Another complicating factor is that healthcare differs from many consumer goods because it is based on need rather than demand. Few would worry about buying a pair of shoes that aren’t needed; however, few would wish to undergo cancer chemotherapy if there was no cancer to treat, even if the treatment was “free”.
The evidence suggests that under most circumstances corporate for-profit healthcare produces few benefits to the patient or to the healthcare system. For-profit health care can offer advantages if there are potential savings from strong economies of scale or better management.
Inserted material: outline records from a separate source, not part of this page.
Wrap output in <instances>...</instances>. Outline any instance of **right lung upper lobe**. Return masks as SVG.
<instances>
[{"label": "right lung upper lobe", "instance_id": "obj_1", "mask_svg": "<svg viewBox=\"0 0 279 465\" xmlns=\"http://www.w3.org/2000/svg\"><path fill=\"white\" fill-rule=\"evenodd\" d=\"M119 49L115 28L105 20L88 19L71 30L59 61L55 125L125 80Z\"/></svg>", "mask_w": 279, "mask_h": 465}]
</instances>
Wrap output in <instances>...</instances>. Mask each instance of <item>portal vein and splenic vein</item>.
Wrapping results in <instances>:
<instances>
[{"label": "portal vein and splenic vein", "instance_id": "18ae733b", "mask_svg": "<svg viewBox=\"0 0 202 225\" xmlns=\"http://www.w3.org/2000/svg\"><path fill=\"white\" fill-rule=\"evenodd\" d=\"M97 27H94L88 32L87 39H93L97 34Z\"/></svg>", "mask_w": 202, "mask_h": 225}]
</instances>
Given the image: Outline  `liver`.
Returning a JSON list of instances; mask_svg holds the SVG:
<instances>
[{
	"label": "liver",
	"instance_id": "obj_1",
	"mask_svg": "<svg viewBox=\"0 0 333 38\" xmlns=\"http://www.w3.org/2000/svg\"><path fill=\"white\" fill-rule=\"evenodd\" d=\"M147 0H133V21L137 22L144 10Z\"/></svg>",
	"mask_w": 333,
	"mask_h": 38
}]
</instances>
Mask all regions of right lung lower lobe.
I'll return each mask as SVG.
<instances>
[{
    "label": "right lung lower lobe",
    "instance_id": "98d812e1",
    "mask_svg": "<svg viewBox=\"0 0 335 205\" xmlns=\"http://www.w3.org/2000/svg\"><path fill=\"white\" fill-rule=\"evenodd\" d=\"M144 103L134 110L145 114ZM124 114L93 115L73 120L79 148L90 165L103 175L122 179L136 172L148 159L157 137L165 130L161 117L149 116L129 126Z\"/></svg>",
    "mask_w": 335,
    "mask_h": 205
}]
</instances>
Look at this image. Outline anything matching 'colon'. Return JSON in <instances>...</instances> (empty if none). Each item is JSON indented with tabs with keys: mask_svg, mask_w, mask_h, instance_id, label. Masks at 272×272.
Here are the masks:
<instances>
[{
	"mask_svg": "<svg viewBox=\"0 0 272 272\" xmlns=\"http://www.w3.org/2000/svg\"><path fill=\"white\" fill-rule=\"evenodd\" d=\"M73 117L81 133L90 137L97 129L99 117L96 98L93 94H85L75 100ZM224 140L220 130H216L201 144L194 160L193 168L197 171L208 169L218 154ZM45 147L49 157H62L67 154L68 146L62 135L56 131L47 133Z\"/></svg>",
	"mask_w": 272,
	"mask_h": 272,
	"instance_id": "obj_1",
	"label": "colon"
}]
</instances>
However, for-profit providers may improve their bottom lines through the use of more contentious measures including
- Freedom from union agreements
- Evading cost controls placed on the public system (e.g., the price paid for physician services)
- Sacrificing difficult-to-measure intangibles (e.g costs associated with teaching the next generation of doctors, performing research, doing quality assurance, etc.)
- Avoiding risky patients or less-remunerative treatments (i.e. cream skimming).
- Permitting dubious practices including fraud (billing for services not delivered) or pushing treatments which are not medically necessary.
In theory, these problems can be minimized if performance is monitored, but monitoring adds additional costs. Also, monitoring may be difficult where outcomes are not easy to measure. If performance cannot easily be monitored, not-for-profit or not-only-for-profit delivery is more likely to provide less expensive, high quality outcomes than is corporate for-profit delivery.